▶ [WHAT YOU HAVE TO DO] Keep every line in which "lines" occurs and drop the rest of the data.

▶ [EXTRACTED ENTRIES]
----------------

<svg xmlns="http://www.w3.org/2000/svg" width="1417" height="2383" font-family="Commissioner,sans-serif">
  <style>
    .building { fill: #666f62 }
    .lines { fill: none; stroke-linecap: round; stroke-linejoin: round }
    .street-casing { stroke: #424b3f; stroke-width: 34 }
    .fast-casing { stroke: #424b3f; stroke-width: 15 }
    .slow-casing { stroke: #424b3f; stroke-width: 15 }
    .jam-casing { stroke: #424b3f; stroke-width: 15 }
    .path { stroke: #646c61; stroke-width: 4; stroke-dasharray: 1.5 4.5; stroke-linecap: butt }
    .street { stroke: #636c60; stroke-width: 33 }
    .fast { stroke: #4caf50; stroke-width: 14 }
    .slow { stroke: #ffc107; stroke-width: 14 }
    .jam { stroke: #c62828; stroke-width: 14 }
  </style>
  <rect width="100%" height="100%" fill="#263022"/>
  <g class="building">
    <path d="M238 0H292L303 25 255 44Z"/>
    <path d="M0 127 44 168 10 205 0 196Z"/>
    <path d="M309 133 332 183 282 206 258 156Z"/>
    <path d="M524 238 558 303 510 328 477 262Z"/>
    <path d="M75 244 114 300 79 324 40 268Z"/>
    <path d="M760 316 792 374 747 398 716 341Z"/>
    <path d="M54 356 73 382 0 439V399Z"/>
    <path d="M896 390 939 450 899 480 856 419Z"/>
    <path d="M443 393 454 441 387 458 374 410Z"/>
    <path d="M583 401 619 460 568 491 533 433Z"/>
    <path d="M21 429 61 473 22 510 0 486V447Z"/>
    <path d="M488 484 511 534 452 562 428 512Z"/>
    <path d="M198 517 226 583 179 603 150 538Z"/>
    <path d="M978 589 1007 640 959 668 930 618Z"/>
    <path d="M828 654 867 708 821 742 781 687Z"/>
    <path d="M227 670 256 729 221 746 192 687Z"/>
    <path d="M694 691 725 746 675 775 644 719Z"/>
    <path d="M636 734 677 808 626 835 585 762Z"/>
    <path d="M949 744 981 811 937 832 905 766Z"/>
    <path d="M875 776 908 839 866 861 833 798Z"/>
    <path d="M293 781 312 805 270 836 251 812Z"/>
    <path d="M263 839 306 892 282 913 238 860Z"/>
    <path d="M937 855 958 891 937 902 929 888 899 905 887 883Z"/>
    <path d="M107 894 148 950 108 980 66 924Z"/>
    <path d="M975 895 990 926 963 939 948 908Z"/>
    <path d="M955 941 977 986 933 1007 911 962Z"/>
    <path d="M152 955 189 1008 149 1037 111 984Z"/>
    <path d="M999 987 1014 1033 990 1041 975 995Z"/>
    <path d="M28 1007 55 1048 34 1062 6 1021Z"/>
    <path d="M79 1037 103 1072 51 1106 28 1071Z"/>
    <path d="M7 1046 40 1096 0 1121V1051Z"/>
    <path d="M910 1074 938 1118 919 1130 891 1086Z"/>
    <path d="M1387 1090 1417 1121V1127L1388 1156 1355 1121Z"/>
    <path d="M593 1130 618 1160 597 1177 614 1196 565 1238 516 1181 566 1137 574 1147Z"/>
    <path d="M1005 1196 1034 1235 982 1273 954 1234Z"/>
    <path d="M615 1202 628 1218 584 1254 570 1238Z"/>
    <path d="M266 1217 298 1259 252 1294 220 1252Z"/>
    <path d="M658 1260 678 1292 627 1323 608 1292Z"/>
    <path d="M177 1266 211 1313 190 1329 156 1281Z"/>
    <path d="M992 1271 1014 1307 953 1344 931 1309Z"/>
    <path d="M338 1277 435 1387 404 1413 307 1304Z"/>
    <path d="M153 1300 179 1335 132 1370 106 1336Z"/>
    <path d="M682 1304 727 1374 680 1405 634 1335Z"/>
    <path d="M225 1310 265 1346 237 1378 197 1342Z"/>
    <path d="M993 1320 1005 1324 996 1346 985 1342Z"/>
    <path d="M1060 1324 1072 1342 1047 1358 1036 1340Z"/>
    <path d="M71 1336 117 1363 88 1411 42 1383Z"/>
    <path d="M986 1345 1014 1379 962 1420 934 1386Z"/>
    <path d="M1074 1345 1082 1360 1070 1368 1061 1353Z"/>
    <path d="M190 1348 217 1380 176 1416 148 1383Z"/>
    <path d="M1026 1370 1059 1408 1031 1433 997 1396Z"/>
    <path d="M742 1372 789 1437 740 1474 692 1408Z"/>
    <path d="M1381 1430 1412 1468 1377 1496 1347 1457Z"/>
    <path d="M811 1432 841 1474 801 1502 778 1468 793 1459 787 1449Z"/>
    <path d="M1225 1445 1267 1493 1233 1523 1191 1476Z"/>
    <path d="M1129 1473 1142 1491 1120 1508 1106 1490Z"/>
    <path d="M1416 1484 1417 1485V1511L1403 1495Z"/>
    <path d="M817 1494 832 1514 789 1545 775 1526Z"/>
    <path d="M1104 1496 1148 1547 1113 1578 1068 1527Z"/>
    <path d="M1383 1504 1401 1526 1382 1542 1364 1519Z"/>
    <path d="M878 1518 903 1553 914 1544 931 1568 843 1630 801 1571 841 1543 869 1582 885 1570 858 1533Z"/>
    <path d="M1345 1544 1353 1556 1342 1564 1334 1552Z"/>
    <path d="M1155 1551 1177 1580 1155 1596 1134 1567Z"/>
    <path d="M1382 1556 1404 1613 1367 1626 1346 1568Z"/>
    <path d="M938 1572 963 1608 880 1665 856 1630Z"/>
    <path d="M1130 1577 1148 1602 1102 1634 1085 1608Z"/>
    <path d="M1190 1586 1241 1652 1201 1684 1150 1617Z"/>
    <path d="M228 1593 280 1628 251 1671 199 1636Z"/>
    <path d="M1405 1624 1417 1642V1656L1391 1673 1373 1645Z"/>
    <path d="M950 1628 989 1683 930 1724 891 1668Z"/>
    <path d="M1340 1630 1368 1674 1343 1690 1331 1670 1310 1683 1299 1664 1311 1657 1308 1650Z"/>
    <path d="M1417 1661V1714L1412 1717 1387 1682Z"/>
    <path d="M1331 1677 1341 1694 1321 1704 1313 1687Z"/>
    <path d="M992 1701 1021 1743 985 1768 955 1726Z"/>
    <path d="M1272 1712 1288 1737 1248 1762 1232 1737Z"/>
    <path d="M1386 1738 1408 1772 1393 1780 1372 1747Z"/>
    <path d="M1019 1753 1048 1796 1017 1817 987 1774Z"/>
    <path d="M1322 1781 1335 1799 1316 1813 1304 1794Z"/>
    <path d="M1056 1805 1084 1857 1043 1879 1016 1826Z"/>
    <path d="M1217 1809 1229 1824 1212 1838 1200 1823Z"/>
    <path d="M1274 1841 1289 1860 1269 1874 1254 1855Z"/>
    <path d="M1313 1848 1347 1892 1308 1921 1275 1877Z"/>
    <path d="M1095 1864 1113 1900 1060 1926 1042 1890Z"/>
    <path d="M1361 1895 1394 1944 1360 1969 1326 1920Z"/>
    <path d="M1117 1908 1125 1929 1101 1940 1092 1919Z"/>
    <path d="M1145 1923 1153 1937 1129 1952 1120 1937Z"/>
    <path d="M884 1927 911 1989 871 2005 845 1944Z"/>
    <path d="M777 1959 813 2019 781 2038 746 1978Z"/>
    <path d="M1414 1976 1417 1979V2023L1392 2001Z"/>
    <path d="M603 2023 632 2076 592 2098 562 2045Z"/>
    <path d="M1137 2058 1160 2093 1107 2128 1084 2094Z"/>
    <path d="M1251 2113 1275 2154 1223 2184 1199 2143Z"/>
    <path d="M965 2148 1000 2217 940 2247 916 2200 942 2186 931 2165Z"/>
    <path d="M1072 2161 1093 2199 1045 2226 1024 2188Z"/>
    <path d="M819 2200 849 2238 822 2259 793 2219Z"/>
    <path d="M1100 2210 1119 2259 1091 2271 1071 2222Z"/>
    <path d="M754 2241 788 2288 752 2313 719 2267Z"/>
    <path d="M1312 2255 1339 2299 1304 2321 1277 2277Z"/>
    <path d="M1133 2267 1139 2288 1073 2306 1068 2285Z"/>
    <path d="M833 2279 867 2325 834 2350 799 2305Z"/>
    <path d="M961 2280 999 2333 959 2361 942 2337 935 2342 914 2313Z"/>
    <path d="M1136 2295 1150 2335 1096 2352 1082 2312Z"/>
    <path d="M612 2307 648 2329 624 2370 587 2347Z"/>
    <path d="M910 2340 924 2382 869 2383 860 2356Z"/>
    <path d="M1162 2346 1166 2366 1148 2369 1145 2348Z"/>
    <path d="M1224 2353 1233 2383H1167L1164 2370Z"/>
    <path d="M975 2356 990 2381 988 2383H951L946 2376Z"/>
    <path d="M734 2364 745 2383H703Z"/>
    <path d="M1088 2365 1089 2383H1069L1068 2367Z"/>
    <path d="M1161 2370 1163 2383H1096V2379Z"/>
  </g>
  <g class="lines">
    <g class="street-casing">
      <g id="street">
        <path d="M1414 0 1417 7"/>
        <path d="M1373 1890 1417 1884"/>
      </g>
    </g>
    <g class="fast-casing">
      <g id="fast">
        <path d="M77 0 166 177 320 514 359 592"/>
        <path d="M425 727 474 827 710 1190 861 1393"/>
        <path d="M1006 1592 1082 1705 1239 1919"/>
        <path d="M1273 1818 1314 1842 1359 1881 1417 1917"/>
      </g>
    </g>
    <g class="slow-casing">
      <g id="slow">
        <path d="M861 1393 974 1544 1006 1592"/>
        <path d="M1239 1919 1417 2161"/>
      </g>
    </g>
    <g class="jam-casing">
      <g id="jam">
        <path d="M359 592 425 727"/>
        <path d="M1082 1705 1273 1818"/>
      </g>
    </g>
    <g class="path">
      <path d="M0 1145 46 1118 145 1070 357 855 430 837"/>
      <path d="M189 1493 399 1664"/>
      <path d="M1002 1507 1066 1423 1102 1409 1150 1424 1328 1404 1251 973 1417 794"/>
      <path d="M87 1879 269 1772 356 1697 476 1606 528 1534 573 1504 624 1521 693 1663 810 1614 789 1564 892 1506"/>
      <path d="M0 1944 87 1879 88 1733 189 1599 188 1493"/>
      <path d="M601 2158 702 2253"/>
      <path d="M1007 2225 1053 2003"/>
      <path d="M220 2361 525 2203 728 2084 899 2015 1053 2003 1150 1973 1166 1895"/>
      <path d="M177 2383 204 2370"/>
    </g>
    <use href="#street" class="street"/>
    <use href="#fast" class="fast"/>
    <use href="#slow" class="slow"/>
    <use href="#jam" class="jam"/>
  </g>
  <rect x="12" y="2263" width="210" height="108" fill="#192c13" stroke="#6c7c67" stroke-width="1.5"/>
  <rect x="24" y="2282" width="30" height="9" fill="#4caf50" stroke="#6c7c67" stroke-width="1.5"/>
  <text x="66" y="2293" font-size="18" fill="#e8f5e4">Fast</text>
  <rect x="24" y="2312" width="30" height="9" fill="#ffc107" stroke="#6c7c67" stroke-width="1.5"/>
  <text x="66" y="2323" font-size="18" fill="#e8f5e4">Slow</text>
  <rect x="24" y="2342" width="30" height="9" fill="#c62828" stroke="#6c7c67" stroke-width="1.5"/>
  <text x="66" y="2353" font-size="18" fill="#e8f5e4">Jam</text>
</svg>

----------------

▶ [EXERCISE ANSWER]
    .lines { fill: none; stroke-linecap: round; stroke-linejoin: round }
  <g class="lines">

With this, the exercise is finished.